Но на Радуницу, праздник поминовения предков, людей вдруг стало много, и они сблизились, заговорили. Подъехать к кладбищу, плоскому холму в низине, где археологи еще советских времен обнаружили городище, никто не смог, дорога сырая, мигом колеса увязают в глине. И все шли пешком. Кладбище, как и все места упокоения в сельской России, запущенное, хаотичное. И свежевыкрашенные оградки, убранный мусор, новые венки и свежие цветы ничего не меняют. Поправьте руины песком и краской, набросайте цветов…
Но выглядело это маленькое деревенское кладбище празднично, прежде всего благодаря весне: яркому небу и цветочному ковру в низине. И лица людей, конечно, были светлы и торжественны. Сюда пришли уже горожане, давно уехавшие из деревни. Деревенских было раз-два и обчелся. Но отличить одних от других по лицам было невозможно. Да и одеты все были примерно одинаково. Ну, может, деревенские оказались предусмотрительнее и обулись в резиновые сапоги. Под солнечными деревьями за оградками на холмиках расстелили скатерти и уставили их пластмассовыми тарелками с блинами и бутербродами, нарезанными солеными огурцами и бутылками с водкой и вином.
…Застыли в ожидании чего-то. Смолкли. Только птицы и слышны были. По траве внизу бегали нарядные чибисы.
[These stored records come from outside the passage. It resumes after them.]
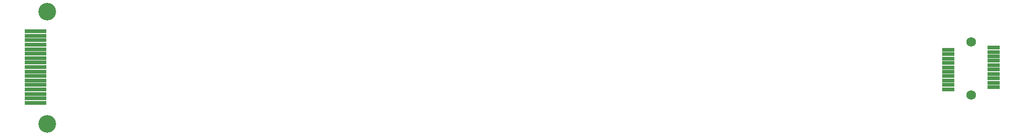
<source format=gts>
G04 Layer_Color=8388736*
%FSAX25Y25*%
%MOIN*%
G70*
G01*
G75*
%ADD20R,0.15800X0.03000*%
%ADD21R,0.08674X0.02769*%
%ADD22C,0.06902*%
%ADD23C,0.12611*%
D20*
X0122539Y0246678D02*
D03*
Y0269078D02*
D03*
Y0259478D02*
D03*
Y0256278D02*
D03*
Y0281878D02*
D03*
Y0272278D02*
D03*
Y0265878D02*
D03*
Y0262678D02*
D03*
Y0253078D02*
D03*
Y0249878D02*
D03*
Y0243478D02*
D03*
Y0285078D02*
D03*
Y0288278D02*
D03*
Y0294678D02*
D03*
Y0291478D02*
D03*
Y0278678D02*
D03*
Y0275478D02*
D03*
D21*
X0773358Y0253142D02*
D03*
Y0262591D02*
D03*
Y0265740D02*
D03*
Y0268890D02*
D03*
Y0272039D02*
D03*
Y0275189D02*
D03*
Y0278339D02*
D03*
Y0281488D02*
D03*
X0805642Y0283063D02*
D03*
Y0279913D02*
D03*
Y0276764D02*
D03*
Y0273614D02*
D03*
Y0270464D02*
D03*
Y0267315D02*
D03*
Y0264165D02*
D03*
X0805642Y0261016D02*
D03*
Y0257866D02*
D03*
X0805642Y0254716D02*
D03*
X0773358Y0259441D02*
D03*
Y0256291D02*
D03*
D22*
X0789500Y0287000D02*
D03*
X0789697Y0249106D02*
D03*
D23*
X0130839Y0228378D02*
D03*
Y0308614D02*
D03*
M02*

</source>
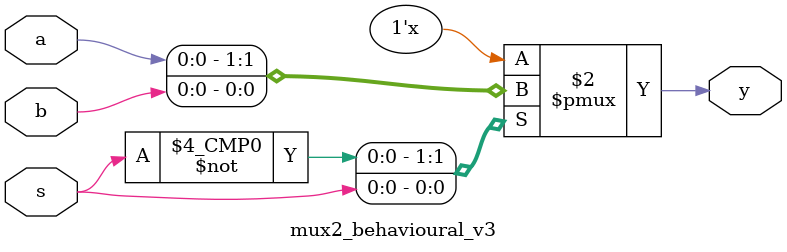
<source format=sv>
module mux2_behavioural_v3 (output logic y, input logic a, b, s);
always_comb
	case (s)
		0 : begin
		   y = a;
		end
	
		1 : begin
		   y = b;
		end
	
		default : begin
		   y = 1'b?;
		end
	endcase

endmodule
</source>
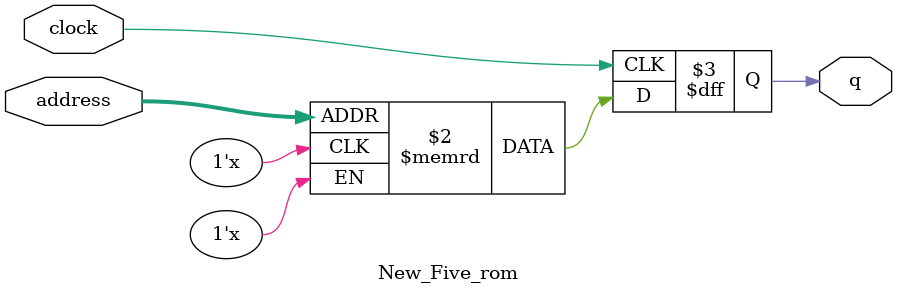
<source format=sv>
module New_Five_rom (
	input logic clock,
	input logic [7:0] address,
	output logic [0:0] q
);

logic [0:0] memory [0:195] /* synthesis ram_init_file = "./New_Five/New_Five.mif" */;

always_ff @ (posedge clock) begin
	q <= memory[address];
end

endmodule

</source>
И тут три женщины, отошедшие в сторонку, вдруг запели: «Христос воскресе из мертвых, смертию смерть поправ и тем, кто в гробницах, жизнь даровав!» — и двинулись вокруг кладбища. Все молча слушали. Обход и песнь окончились, и тогда уже потекли напитки и речи. Голоса и смех раздавались над тысячелетним холмом. Все друг друга окликали, зазывали «к себе», похлопывали по плечам, наполняли стопки, стаканчики. Троюродные, двоюродные, бабки, деды, тетки, сестры, братья, мужья, жены, даже просто соседи — все здесь были родней. Я на многих табличках видел свою фамилию. Или фамилию мужа тетки Марии, Виктора Данилкина, сидевшего на скамейке в белой рубашке, темном пиджаке, темных брюках — одна брючина подвернута выше колена. На пиджаке не красовалось наград, но все и так знали, что они у него есть, и поздравляли. В этом году Радуница совпала с Девятым мая. Налетал теплый ветер, белый пух вокруг лысины Данилкина шевелился, он щурил синие глаза, слегка морщил нос, и я в этот момент с удивлением обнаружил несомненное сходство бывшего пулеметчика, совхозного шофера полуторки, запойного рыбака и Иоганна Баха, каким он запечатлен Элиасом Хусманном: такой же обширный и высокий лоб, выпуклая нижняя губа, крупный нос и даже то же сердитое выражение. Я уже не спускал глаз с него. Данилкин попал на фронт семнадцатилетним, участвовал в наступлении на Оршу, шел вместе с другими на бетонные надолбы немецкой обороны и продержался до Кенигсберга. Там ему осколком отрубило ногу.
Странные сближения и ассоциации бывают.
Я ничего не сказал старому солдату об этом. Но с тех пор смотрю на портрет Баха с особым чувством. Жаль, что я не музыкант. Обнаруженная связь вдохновляла бы меня.
Впрочем, любой музыкант и так состоит в таинственном родстве со всеми, причастными к этому роду созерцания.
«Истоки музыки далеки. Она рождается в пространстве, корни ее в Великом едином».
«Болеро»Побывал в городе, прошелся над разлившимся Днепром, по улицам, вдоль крепостных стен, заборов в оврагах с цветущими садами. Молодая зелень поблескивает, как чистые волосы. Корона куполов собора сияет. Когда я уезжал, лежал снег. И вот другое измерение: весна. А мы, думал я, шагая по булыжникам Тимирязевской, зачем-то еще пожираем огненные напитки… Думал с похмельной горечью. В деревне картошку сажали, праздновали Девятое мая.